Entries provided:
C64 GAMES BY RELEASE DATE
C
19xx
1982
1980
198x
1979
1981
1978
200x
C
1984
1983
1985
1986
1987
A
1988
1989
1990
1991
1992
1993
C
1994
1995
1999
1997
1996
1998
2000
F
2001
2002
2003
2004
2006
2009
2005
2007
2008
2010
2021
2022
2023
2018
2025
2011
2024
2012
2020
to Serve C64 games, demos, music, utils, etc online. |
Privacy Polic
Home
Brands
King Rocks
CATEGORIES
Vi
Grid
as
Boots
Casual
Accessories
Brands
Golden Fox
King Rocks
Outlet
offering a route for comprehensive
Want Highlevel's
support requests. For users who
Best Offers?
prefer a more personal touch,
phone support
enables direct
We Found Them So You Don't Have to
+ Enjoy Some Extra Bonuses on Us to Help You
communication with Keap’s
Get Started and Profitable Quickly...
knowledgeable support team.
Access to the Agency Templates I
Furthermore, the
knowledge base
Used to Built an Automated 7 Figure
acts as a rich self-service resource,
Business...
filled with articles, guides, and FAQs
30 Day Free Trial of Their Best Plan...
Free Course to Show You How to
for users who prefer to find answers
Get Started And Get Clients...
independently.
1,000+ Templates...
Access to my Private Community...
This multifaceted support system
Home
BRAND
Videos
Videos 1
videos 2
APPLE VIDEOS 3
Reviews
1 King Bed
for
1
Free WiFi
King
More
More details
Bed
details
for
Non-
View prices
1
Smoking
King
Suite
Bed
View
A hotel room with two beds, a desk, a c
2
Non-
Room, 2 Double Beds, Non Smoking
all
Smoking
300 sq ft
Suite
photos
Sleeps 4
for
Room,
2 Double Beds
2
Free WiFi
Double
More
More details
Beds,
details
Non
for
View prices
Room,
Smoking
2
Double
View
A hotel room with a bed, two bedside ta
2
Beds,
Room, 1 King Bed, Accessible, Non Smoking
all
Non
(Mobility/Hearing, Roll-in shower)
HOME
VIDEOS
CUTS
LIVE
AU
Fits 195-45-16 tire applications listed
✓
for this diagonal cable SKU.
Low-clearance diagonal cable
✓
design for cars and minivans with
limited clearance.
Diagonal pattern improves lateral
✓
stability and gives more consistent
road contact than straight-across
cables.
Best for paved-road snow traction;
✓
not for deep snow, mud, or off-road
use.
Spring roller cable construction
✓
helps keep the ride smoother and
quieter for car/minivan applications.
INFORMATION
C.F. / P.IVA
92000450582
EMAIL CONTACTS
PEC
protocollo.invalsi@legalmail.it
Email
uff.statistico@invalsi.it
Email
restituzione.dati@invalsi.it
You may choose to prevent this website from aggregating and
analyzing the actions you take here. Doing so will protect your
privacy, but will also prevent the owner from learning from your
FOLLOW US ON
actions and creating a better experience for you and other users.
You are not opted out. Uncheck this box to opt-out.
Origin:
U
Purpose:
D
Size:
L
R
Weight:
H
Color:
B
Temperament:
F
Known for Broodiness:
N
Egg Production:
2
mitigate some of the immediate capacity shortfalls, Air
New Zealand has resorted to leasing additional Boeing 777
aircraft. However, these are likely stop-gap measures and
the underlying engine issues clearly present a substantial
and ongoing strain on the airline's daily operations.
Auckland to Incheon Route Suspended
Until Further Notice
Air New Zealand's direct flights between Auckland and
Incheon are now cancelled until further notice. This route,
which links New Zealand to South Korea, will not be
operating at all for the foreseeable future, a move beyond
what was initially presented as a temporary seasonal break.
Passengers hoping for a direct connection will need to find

What this task involves: Your answer must be every line from the listing above that holds the string "actions".

Solution to the exercise:
analyzing the actions you take here. Doing so will protect your
actions and creating a better experience for you and other users.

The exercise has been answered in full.